[EXERCISE OBJECTIVE]: Copy the text of every entry below verbatim, leaving out the images.

[EXTRACTED MATERIAL]:
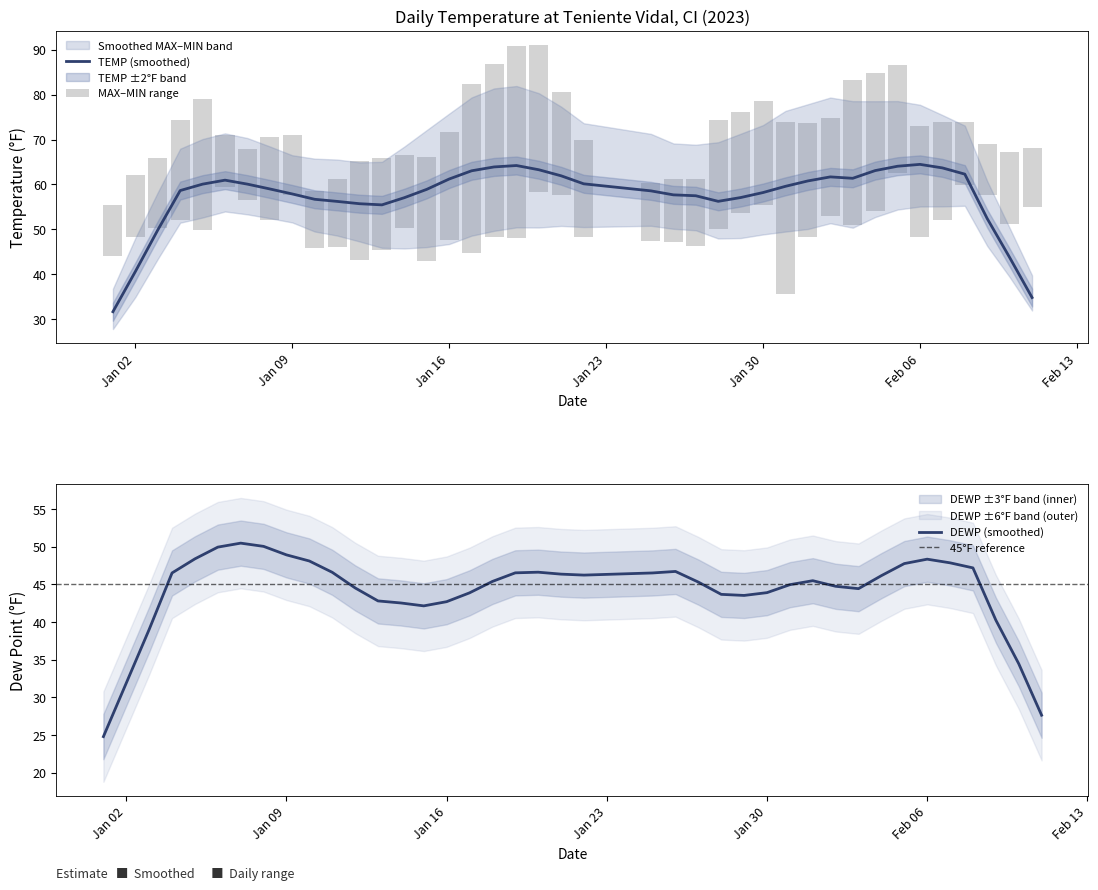

What is the maximum value for TEMP (smoothed)?

64.5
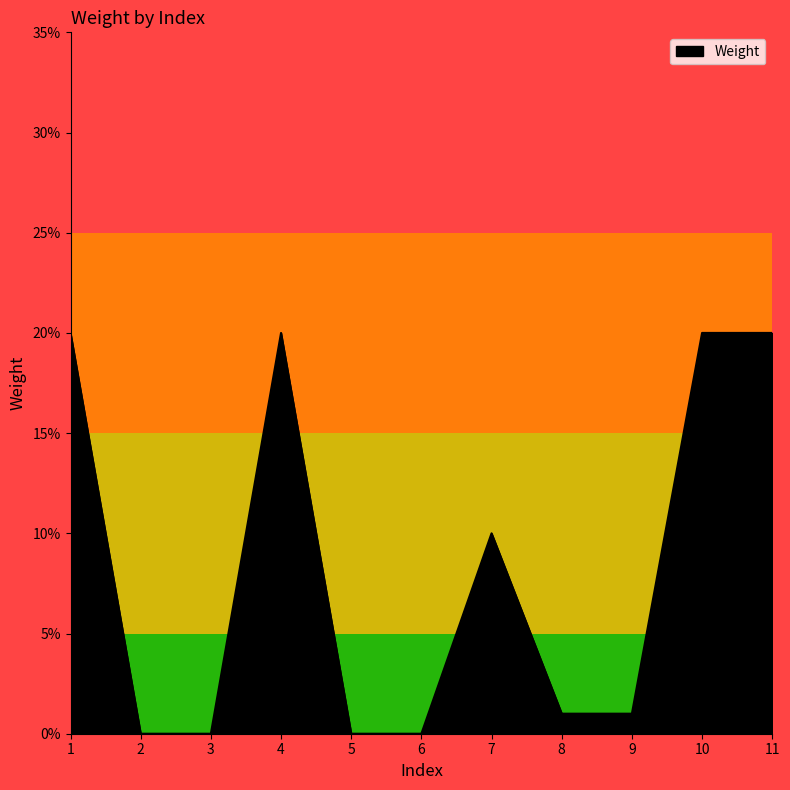

The chart shows a value of 0.1 at 7. True or false?

False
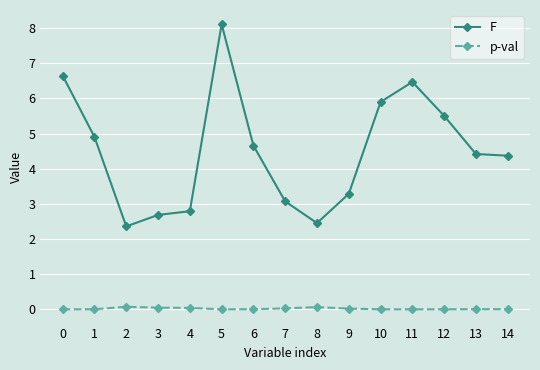

What is the difference between the second highest and minimum values in the F series?

4.3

[RESPONSE TO THIS TASK]:
What is the maximum value for TEMP (smoothed)?

64.5

The chart shows a value of 0.1 at 7. True or false?

False

What is the difference between the second highest and minimum values in the F series?

4.3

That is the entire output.